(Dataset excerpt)

▼

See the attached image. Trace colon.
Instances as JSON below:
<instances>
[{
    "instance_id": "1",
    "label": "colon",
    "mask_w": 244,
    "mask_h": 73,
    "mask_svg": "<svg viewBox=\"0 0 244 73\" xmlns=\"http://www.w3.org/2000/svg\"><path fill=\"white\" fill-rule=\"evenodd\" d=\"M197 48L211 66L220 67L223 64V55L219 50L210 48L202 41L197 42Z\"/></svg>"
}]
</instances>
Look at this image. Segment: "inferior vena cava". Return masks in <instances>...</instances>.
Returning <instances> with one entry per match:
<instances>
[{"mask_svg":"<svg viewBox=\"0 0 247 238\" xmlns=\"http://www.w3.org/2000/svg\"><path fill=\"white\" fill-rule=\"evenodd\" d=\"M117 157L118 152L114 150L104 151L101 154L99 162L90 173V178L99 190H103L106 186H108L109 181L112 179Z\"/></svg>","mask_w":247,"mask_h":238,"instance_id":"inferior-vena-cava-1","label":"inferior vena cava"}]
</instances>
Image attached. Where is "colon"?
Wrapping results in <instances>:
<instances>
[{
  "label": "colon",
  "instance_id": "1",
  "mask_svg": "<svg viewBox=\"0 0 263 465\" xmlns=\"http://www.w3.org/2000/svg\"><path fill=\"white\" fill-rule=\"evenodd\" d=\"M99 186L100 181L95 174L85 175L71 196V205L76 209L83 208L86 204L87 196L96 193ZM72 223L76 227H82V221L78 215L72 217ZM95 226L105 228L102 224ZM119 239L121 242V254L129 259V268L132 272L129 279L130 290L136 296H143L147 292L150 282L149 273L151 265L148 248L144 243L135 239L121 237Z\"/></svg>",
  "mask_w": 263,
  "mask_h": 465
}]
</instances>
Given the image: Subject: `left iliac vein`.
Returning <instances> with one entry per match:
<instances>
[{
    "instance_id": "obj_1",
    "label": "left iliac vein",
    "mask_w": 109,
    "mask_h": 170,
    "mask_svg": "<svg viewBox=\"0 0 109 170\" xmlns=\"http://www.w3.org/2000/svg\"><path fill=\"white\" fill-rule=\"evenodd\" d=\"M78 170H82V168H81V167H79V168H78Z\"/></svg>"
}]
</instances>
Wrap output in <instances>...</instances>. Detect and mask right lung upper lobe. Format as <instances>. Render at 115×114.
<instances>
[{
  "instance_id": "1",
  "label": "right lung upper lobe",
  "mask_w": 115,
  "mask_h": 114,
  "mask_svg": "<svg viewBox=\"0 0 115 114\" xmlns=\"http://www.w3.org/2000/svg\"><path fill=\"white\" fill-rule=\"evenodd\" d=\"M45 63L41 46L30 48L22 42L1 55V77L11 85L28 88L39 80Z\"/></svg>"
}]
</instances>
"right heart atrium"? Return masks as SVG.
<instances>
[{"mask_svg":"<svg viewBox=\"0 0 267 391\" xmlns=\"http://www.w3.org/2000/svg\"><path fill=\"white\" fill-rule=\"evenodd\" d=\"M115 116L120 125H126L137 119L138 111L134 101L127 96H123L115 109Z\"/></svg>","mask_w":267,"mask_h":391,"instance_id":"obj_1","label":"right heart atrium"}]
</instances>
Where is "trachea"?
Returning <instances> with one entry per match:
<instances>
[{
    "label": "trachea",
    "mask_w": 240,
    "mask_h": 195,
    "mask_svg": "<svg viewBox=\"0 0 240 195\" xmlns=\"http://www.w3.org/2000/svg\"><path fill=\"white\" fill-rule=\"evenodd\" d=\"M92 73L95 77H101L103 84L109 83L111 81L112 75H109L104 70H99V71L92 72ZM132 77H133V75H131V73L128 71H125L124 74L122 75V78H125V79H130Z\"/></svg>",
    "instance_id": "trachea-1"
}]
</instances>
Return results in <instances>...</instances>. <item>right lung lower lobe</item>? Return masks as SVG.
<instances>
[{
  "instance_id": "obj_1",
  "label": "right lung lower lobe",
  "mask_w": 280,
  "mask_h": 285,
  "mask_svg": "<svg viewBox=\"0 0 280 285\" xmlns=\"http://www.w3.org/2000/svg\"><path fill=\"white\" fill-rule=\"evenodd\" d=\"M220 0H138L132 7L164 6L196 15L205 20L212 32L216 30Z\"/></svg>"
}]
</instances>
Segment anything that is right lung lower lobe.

▲

### Written task
Rewrite the records above, replacing each occurrence of "Return masks as SVG" with "Output masks as SVG paths" and leaving everything else unchanged.

### Exercise solution
See the attached image. Trace colon.
Instances as JSON below:
<instances>
[{
    "instance_id": "1",
    "label": "colon",
    "mask_w": 244,
    "mask_h": 73,
    "mask_svg": "<svg viewBox=\"0 0 244 73\" xmlns=\"http://www.w3.org/2000/svg\"><path fill=\"white\" fill-rule=\"evenodd\" d=\"M197 48L211 66L220 67L223 64V55L219 50L210 48L202 41L197 42Z\"/></svg>"
}]
</instances>
Look at this image. Segment: "inferior vena cava". Return masks in <instances>...</instances>.
Returning <instances> with one entry per match:
<instances>
[{"mask_svg":"<svg viewBox=\"0 0 247 238\" xmlns=\"http://www.w3.org/2000/svg\"><path fill=\"white\" fill-rule=\"evenodd\" d=\"M117 157L118 152L114 150L104 151L101 154L99 162L90 173V178L99 190H103L106 186H108L109 181L112 179Z\"/></svg>","mask_w":247,"mask_h":238,"instance_id":"inferior-vena-cava-1","label":"inferior vena cava"}]
</instances>
Image attached. Where is "colon"?
Wrapping results in <instances>:
<instances>
[{
  "label": "colon",
  "instance_id": "1",
  "mask_svg": "<svg viewBox=\"0 0 263 465\" xmlns=\"http://www.w3.org/2000/svg\"><path fill=\"white\" fill-rule=\"evenodd\" d=\"M99 186L100 181L95 174L85 175L71 196V205L76 209L83 208L86 204L87 196L96 193ZM72 223L76 227H82V221L78 215L72 217ZM95 226L105 228L102 224ZM119 239L121 242V254L129 259V268L132 272L129 279L130 290L136 296H143L147 292L150 282L149 273L151 265L148 248L144 243L135 239L121 237Z\"/></svg>",
  "mask_w": 263,
  "mask_h": 465
}]
</instances>
Given the image: Subject: `left iliac vein`.
Returning <instances> with one entry per match:
<instances>
[{
    "instance_id": "obj_1",
    "label": "left iliac vein",
    "mask_w": 109,
    "mask_h": 170,
    "mask_svg": "<svg viewBox=\"0 0 109 170\" xmlns=\"http://www.w3.org/2000/svg\"><path fill=\"white\" fill-rule=\"evenodd\" d=\"M78 170H82V168H81V167H79V168H78Z\"/></svg>"
}]
</instances>
Wrap output in <instances>...</instances>. Detect and mask right lung upper lobe. Format as <instances>. Render at 115×114.
<instances>
[{
  "instance_id": "1",
  "label": "right lung upper lobe",
  "mask_w": 115,
  "mask_h": 114,
  "mask_svg": "<svg viewBox=\"0 0 115 114\" xmlns=\"http://www.w3.org/2000/svg\"><path fill=\"white\" fill-rule=\"evenodd\" d=\"M45 63L41 46L30 48L22 42L1 55V77L11 85L28 88L39 80Z\"/></svg>"
}]
</instances>
"right heart atrium"? Output masks as SVG paths.
<instances>
[{"mask_svg":"<svg viewBox=\"0 0 267 391\" xmlns=\"http://www.w3.org/2000/svg\"><path fill=\"white\" fill-rule=\"evenodd\" d=\"M115 116L120 125H126L137 119L138 111L134 101L127 96H123L115 109Z\"/></svg>","mask_w":267,"mask_h":391,"instance_id":"obj_1","label":"right heart atrium"}]
</instances>
Where is "trachea"?
Returning <instances> with one entry per match:
<instances>
[{
    "label": "trachea",
    "mask_w": 240,
    "mask_h": 195,
    "mask_svg": "<svg viewBox=\"0 0 240 195\" xmlns=\"http://www.w3.org/2000/svg\"><path fill=\"white\" fill-rule=\"evenodd\" d=\"M92 73L95 77H101L103 84L109 83L111 81L112 75H109L104 70H99V71L92 72ZM132 77H133V75H131V73L128 71H125L124 74L122 75V78H125V79H130Z\"/></svg>",
    "instance_id": "trachea-1"
}]
</instances>
Return results in <instances>...</instances>. <item>right lung lower lobe</item>? Output masks as SVG paths.
<instances>
[{
  "instance_id": "obj_1",
  "label": "right lung lower lobe",
  "mask_w": 280,
  "mask_h": 285,
  "mask_svg": "<svg viewBox=\"0 0 280 285\" xmlns=\"http://www.w3.org/2000/svg\"><path fill=\"white\" fill-rule=\"evenodd\" d=\"M220 0H138L132 7L164 6L196 15L205 20L212 32L216 30Z\"/></svg>"
}]
</instances>
Segment anything that is right lung lower lobe.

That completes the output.